书面任务 | 请把下面节选中以“该短篇小说发生在”开头的那一段改写成简短的要点列表,保留其主要事实,可以吗?

节选文本 |
短篇小说《重访巴比伦》的人文关怀

2009-10-21 06:37刘庆玲
时代文学·上半月 2009年10期

刘庆玲

摘要:本文试图从人类境遇的荒谬、个体生命的绝望和生存意义的失落三个方面解读菲茨杰拉德的短篇小说《重访巴比伦》的深刻主题:20世纪人类生命的悲歌。菲茨杰拉德的小说在其深层的文化意义上,是关于现代人类历经浩劫之后的生存境遇和精神状态的思考。从他的作品中我们感受到了一种深刻的人类境遇的荒谬,在剖析美国社会现实的同时,也赋予我们一个审视当代世界的全新视角。

关键词:《重访巴比伦》;荒谬;绝望;失落

美国现代小说家司各特·菲茨杰拉德(Scott Fitzgerald, 1896—1940)一生是包容了巨大的成功和巨大的不幸的一生。《重访巴比伦》(Babylon Revisited, 1931)是菲茨杰拉德众多的短篇小说中被收入各类选集次数最多的作品之一。

该短篇小说发生在被称为浪漫与感伤之都的巴黎,故事主要讲述一个曾经纸醉金迷的美国人查理·韦尔斯(Charlie Wales)的特殊生活经历。他立志痛改前非,在30年代重返巴黎,试图收回女儿的监护权,却以失败而告终。随着故事的展开,查理以前的生活经历、目前的生活状况和对未来的憧憬如同一幅幅被定格的画面,逐次清晰而完整地映入读者的眼帘。个人悲剧与时代背景、情感与现实、期待与无奈的不断交织,弹奏出了一曲生动、凄婉的人生交响曲。本文试图从小说的主题研究来揭示菲茨杰拉德小说对20世纪美国社会现实及人类境遇的淋漓尽致的反映。

资料来源 |
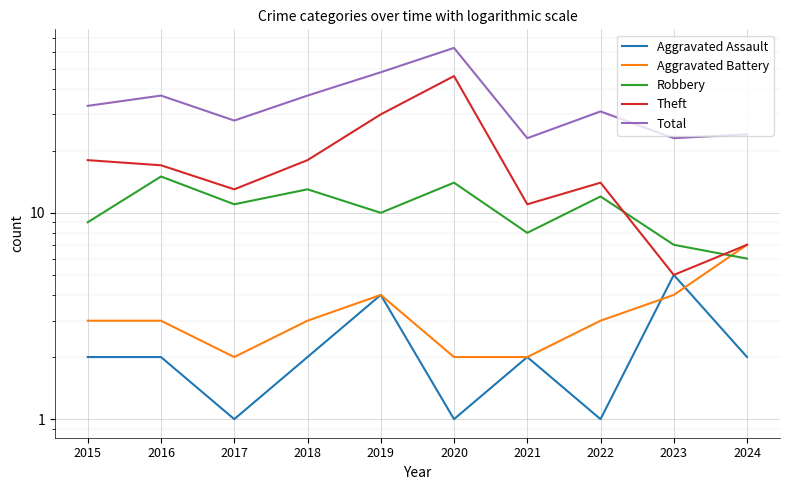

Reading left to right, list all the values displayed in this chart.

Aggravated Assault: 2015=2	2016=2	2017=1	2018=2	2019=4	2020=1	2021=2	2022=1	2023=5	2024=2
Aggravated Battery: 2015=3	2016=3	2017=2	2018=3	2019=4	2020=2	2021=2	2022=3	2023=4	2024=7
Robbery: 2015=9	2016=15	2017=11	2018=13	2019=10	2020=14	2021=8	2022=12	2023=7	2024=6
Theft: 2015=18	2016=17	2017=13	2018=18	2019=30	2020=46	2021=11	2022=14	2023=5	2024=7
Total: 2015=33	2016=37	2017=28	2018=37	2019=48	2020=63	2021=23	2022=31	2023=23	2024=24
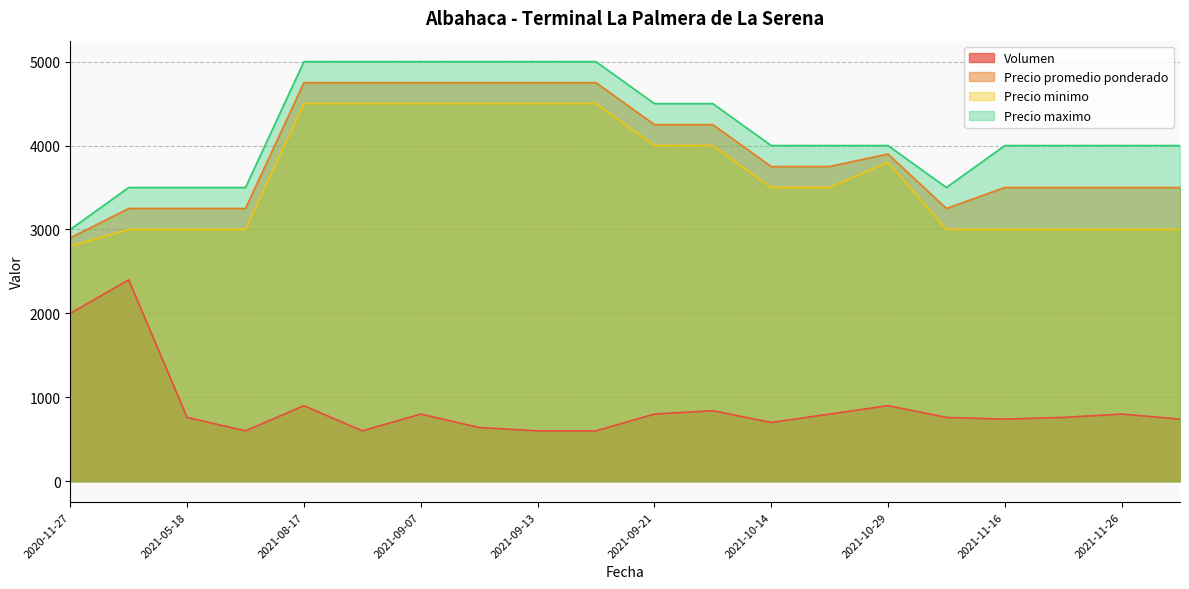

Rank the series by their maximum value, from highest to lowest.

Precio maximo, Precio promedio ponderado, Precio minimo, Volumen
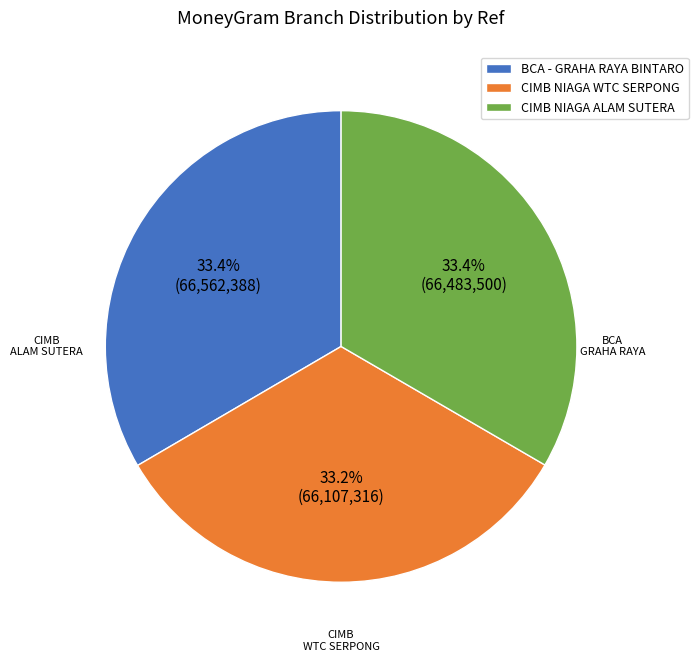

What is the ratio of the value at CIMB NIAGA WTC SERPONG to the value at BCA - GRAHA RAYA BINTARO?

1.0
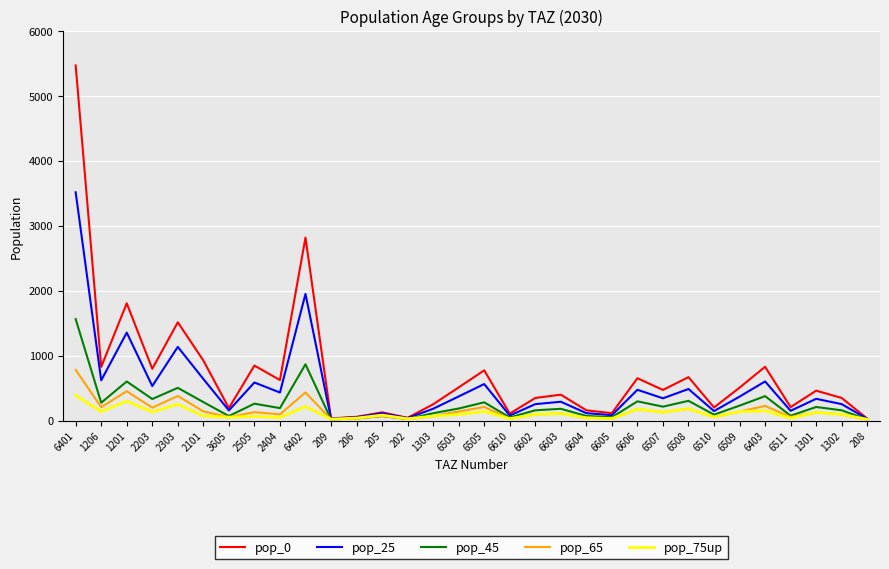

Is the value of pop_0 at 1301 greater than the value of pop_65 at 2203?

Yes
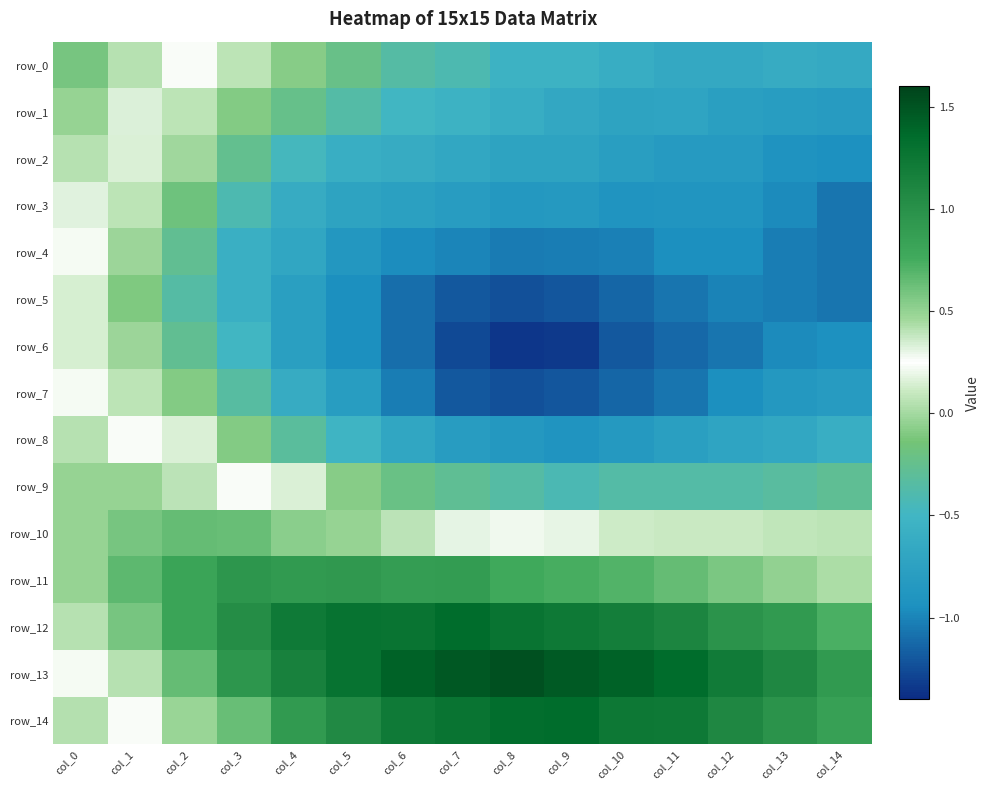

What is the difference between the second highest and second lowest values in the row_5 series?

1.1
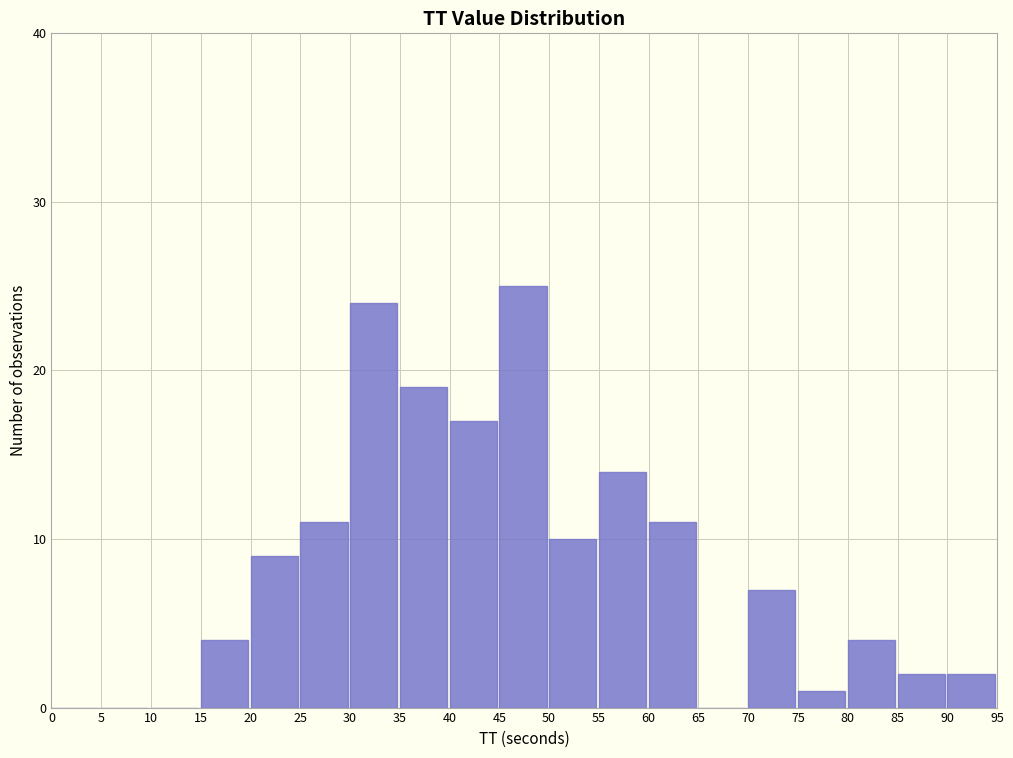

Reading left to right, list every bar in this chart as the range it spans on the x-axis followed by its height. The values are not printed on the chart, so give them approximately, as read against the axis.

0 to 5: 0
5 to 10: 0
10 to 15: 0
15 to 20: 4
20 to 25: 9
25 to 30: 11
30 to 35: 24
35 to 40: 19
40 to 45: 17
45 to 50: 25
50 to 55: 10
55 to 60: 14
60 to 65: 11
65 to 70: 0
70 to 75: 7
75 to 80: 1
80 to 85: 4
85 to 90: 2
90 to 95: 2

本题答案 |
- 故事发生在被称为浪漫与感伤之都的巴黎。
- 主要讲述曾经纸醉金迷的美国人查理·韦尔斯的特殊生活经历。
- 他立志痛改前非,30年代重返巴黎,试图收回女儿的监护权,但以失败告终。
- 随着故事展开,查理过去的经历、目前的状况和对未来的憧憬逐次清晰完整地呈现给读者。
- 个人悲剧与时代背景、情感与现实、期待与无奈交织,奏出一曲生动、凄婉的人生交响曲。
- 本文试图通过主题研究,揭示菲茨杰拉德小说对20世纪美国社会现实及人类境遇的反映。